Drawing Platforms (Rectangles)
Platforms are often simple shapes drawn with Canvas primitives:
ctx.fillStyle = "#654321";
ctx.fillRect(this.x, this.y, this.width, this.height);
This draws a solid rectangle — perfect for:
- Ground
- Walls
- Ledges
- Obstacles
Example: Rendering Inside a GameObject
class GameObject {
constructor(x, y, width, height, spritePath) {
this.x = x;
this.y = y;
this.width = width;
this.height = height;
this.sprite = new Image();
this.sprite.src = spritePath;
}
draw(ctx) {
ctx.drawImage(this.sprite, this.x, this.y, this.width, this.height);
}
}
This allows any object to draw itself using a sprite.

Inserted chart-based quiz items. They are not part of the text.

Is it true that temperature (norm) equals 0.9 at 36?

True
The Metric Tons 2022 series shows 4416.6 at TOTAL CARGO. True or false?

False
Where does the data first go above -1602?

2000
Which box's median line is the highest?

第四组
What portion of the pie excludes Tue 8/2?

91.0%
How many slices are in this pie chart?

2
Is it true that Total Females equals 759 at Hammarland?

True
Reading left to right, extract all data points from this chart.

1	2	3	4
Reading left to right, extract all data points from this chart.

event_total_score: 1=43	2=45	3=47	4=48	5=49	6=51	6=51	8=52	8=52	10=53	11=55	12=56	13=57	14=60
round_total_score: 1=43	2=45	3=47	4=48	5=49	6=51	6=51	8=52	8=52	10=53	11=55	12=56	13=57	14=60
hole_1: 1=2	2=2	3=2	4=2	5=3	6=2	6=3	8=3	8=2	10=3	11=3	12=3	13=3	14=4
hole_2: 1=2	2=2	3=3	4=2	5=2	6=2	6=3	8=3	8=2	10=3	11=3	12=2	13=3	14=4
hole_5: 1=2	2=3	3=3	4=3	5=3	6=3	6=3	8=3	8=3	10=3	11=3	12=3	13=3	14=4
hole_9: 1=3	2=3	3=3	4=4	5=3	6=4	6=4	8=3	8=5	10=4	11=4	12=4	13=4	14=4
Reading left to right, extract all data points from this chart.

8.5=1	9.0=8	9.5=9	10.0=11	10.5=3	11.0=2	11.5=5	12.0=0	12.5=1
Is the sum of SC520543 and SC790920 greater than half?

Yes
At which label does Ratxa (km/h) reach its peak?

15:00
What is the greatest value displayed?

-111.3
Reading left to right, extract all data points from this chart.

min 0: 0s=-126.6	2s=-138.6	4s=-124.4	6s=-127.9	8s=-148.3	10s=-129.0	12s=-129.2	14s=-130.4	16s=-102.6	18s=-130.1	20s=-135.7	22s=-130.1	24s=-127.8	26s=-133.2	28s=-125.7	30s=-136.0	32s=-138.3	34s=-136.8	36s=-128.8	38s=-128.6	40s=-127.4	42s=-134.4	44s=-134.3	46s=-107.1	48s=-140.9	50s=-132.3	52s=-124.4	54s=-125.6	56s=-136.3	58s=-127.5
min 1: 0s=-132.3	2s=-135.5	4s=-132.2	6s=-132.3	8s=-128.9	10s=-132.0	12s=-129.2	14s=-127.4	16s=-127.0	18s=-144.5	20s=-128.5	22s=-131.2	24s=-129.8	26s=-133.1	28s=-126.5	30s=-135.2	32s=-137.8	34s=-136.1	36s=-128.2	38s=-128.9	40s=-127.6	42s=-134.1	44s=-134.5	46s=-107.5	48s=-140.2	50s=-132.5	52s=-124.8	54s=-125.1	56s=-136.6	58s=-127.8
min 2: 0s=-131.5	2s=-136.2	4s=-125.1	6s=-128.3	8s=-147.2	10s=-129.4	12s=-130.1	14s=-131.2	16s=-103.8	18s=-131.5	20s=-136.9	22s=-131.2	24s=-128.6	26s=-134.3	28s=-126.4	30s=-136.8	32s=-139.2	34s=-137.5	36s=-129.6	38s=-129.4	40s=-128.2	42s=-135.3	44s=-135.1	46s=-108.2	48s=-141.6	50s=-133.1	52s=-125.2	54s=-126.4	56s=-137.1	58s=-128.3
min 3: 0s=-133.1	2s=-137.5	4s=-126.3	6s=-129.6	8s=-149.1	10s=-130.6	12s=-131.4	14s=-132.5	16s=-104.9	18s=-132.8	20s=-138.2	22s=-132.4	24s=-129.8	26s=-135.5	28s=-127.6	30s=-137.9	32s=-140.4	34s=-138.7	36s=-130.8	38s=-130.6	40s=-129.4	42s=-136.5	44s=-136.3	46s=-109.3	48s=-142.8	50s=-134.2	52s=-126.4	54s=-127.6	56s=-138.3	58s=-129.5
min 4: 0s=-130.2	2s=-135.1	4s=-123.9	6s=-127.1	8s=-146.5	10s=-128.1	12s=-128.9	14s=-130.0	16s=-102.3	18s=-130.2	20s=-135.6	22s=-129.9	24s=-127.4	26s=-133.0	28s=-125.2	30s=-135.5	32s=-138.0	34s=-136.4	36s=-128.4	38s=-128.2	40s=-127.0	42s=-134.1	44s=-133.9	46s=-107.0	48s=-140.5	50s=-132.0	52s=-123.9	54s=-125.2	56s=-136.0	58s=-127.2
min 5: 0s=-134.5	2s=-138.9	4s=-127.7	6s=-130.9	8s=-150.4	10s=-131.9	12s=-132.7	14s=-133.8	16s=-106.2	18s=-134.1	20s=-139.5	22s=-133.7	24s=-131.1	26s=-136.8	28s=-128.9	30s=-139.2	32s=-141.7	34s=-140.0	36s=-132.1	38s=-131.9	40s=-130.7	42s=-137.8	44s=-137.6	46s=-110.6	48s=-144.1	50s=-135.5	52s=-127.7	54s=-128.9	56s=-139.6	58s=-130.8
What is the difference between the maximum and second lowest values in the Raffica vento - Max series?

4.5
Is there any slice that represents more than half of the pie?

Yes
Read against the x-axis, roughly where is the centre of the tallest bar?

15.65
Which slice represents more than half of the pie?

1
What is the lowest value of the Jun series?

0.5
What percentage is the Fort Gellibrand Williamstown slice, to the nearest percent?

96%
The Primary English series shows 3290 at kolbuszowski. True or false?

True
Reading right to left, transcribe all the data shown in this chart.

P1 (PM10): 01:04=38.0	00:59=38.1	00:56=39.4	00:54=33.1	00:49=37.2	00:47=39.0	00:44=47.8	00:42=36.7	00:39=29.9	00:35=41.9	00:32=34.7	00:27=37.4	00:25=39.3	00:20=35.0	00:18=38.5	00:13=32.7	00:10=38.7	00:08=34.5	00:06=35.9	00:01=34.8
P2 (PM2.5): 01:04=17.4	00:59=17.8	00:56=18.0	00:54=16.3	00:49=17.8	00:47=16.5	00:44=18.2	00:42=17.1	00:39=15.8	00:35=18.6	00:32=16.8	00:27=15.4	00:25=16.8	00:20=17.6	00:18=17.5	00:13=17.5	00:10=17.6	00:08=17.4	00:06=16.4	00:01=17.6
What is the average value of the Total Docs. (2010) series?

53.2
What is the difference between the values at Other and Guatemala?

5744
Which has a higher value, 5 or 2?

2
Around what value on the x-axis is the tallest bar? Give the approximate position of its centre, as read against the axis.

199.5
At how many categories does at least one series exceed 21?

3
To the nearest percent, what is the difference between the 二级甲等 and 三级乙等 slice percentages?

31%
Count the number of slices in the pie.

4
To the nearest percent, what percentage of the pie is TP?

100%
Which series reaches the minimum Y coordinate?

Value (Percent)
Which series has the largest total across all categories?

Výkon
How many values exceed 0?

Example: Rendering a Platform
class Platform {
constructor(x, y, width, height) {
this.x = x;
this.y = y;
this.width = width;
this.height = height;
}
draw(ctx) {
ctx.fillStyle = "#238636";
ctx.fillRect(this.x, this.y, this.width, this.height);
}
}
This uses simple shapes instead of images.
Why?
Canvas rendering shows that you understand:
- How to draw images and shapes
- How to use the Canvas API
- How to render game objects each frame
- How to separate logic (
update) from visuals (draw) - How to build a visual game loop
Rendering is one of the core pillars of game development.